By 1994, Prodigy became a pioneer in selling "dial-up" connections to the World-Wide Web, and sold hosting services for Web publishers.
In 1999 the company, now led by a cadre of ex-MCI executives with the goal of turning the brand around, became Prodigy Internet, marketing a full range of services, applications and content, including dial-up and DSL for consumers and small businesses, instant messaging, e-mail, and communities.
In 2000, with subscriber growth exploding and brand attributes at an all-time high, Prodigy explored a number of partnership deals including what would have been an unprecedented three-way merger with Earthlink and Mindspring. Ultimately, SBC bought a 43% interest in the company, and Prodigy became the exclusive provider to SBC's 77 million high-speed Internet customers. More than a year later after the launch of Prodigy Broadband, SBC bought controlling interest for $465 million when Prodigy was the fourth-largest Internet service provider behind America Online, Microsoft's MSN, and EarthLink. Prodigy in 2000 was reported to have 3.1 million subscribers of its own, of which 1.3 million were DSL customers.
Attempts by SBC to sell the Prodigy brand became public knowledge on December 9, 2005.
In late 2006, SBC purchased AT&T Corporation and re-branded itself as AT&T Inc. As of early 2007, there remained within AT&T's Internet operations a small group of former Prodigy employees located in AT&T's Austin, Texas, and White Plains, New York, facilities. What had started 27 years earlier as an AT&T online experiment had come full circle.
Through 2009, the domain www.prodigy.net redirected to my.att.net, which appeared to be a Yahoo!-based content and search portal linking mostly to other online services.

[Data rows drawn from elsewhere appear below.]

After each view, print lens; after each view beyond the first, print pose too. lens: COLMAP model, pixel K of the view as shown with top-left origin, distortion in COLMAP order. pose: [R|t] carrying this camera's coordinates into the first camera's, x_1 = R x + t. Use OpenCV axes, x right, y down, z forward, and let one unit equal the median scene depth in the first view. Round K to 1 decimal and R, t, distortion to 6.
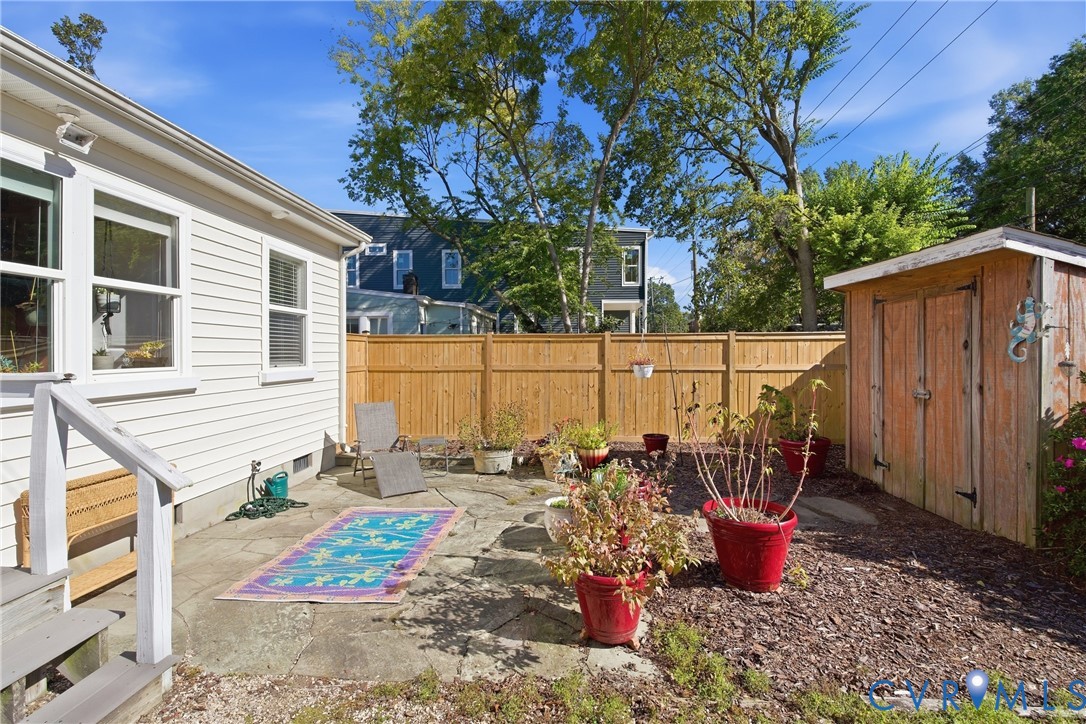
lens RADIAL K [[483.8, 0, 535.3], [0, 483.8, 351.8], [0, 0, 1]] dist [0.020121, -0.002504]
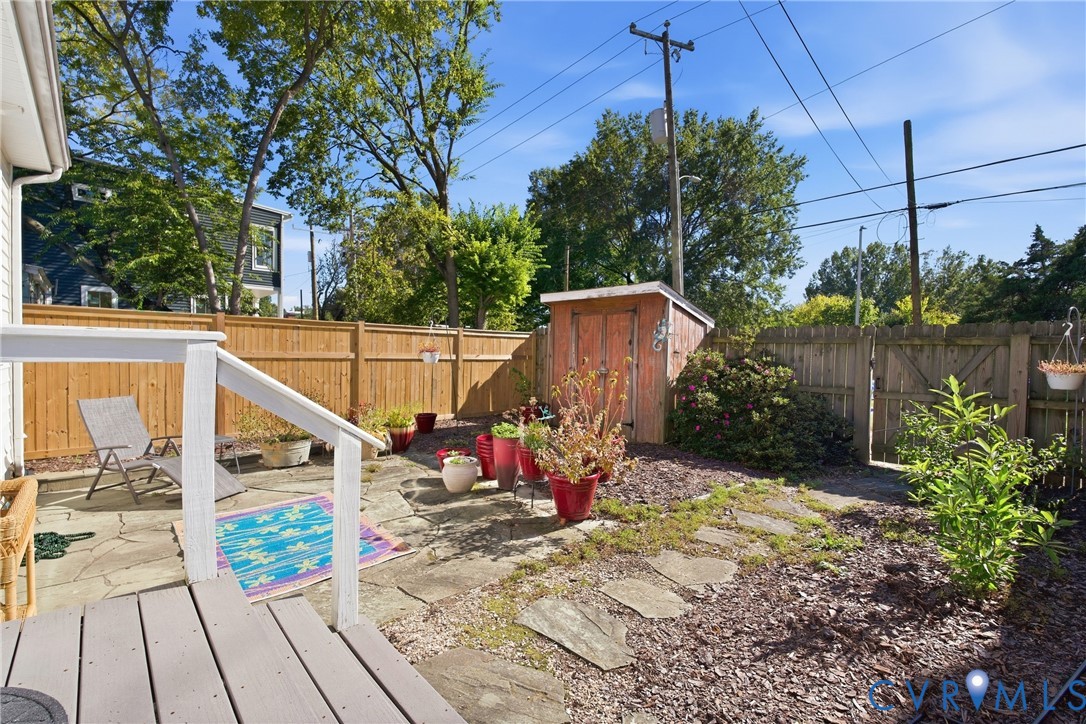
lens RADIAL K [[483.8, 0, 538.7], [0, 483.8, 371.9], [0, 0, 1]] dist [0.020121, -0.002504]
pose [[0.680033, -0.012738, 0.733071, -0.362762], [-0.021536, 0.999071, 0.037338, 0.019544], [-0.732865, -0.041178, 0.679127, 0.015521]]
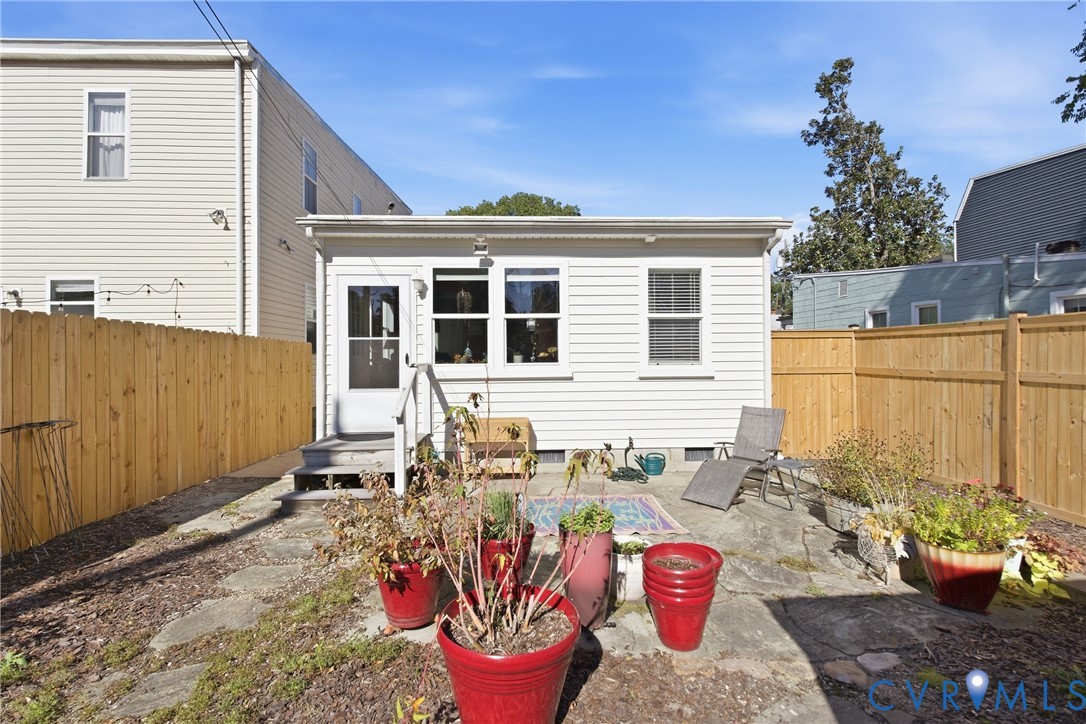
lens RADIAL K [[483.8, 0, 536.8], [0, 483.8, 355.2], [0, 0, 1]] dist [0.020121, -0.002504]
pose [[0.120085, 0.005314, -0.992749, 0.434852], [0.010104, 0.999927, 0.006575, -0.002445], [0.992712, -0.010820, 0.120023, 0.400651]]
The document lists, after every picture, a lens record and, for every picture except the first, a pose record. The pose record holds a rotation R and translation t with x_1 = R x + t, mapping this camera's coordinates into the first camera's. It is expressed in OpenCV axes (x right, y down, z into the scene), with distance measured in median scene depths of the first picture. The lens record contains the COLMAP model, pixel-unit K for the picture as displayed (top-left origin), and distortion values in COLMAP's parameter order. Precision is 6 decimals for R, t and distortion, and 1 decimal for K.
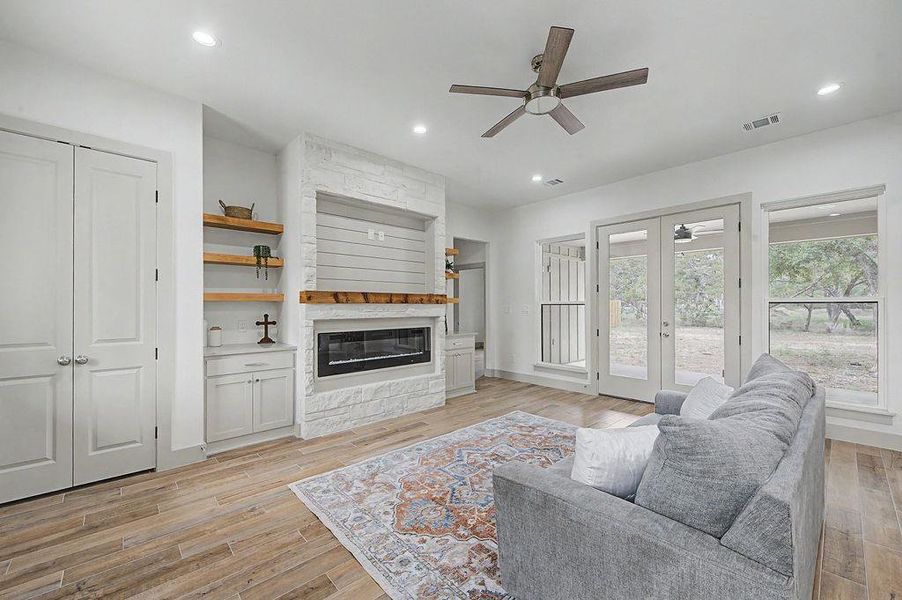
lens RADIAL K [[362.5, 0, 429.3], [0, 362.5, 305.1], [0, 0, 1]] dist [0.003621, -0.001083]
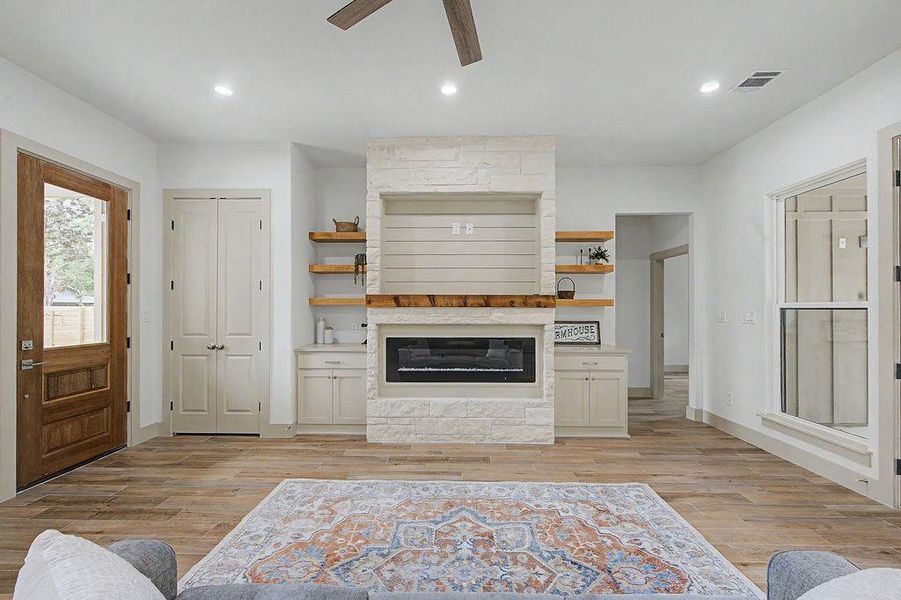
lens RADIAL K [[362.1, 0, 449.3], [0, 362.1, 307.4], [0, 0, 1]] dist [0.003621, -0.001083]
pose [[0.737605, -0.000404, -0.675232, 0.485976], [-0.002104, 0.999994, -0.002897, -0.001462], [0.675229, 0.003558, 0.737600, 0.390616]]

AT&T stopped serving Prodigy-created webpages in 2011, severing yet another tie with the brand.
As of July 2019, http://www.prodigy.net/ serves up an error message with no content. Though the company maintains customer's legacy email addresses.

Prodigy in Mexico

In Mexico, Prodigy Internet is the main ISP with an estimated 92% of market share. It is also the leader in WiFi and broadband access. The broadband service is called Prodigy Infinitum and is available in speeds of 512kbit/s, 1024 kbit/s, 2048 kbit/s, 4096 kbit/s and 20480 kbit/s. The installation and DSL or fiber optic modem are free and it is no longer necessary to sign a two-year service contract. Prodigy Internet in Mexico is part of Telmex and its sister company Telnor.